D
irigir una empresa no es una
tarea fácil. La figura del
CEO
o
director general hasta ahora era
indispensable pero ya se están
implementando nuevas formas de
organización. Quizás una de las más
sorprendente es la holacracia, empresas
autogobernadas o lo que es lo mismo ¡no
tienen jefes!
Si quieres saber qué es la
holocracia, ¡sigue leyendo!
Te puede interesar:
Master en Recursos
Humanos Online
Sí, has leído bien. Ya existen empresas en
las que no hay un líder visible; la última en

· · · ·

▶ Activity
Repeat exactly the lines from the one containing "Sí, has leído bien. Ya existen empresas en" through the last line of the records above, both included, and nothing else.

▶ Problem solution
Sí, has leído bien. Ya existen empresas en
las que no hay un líder visible; la última en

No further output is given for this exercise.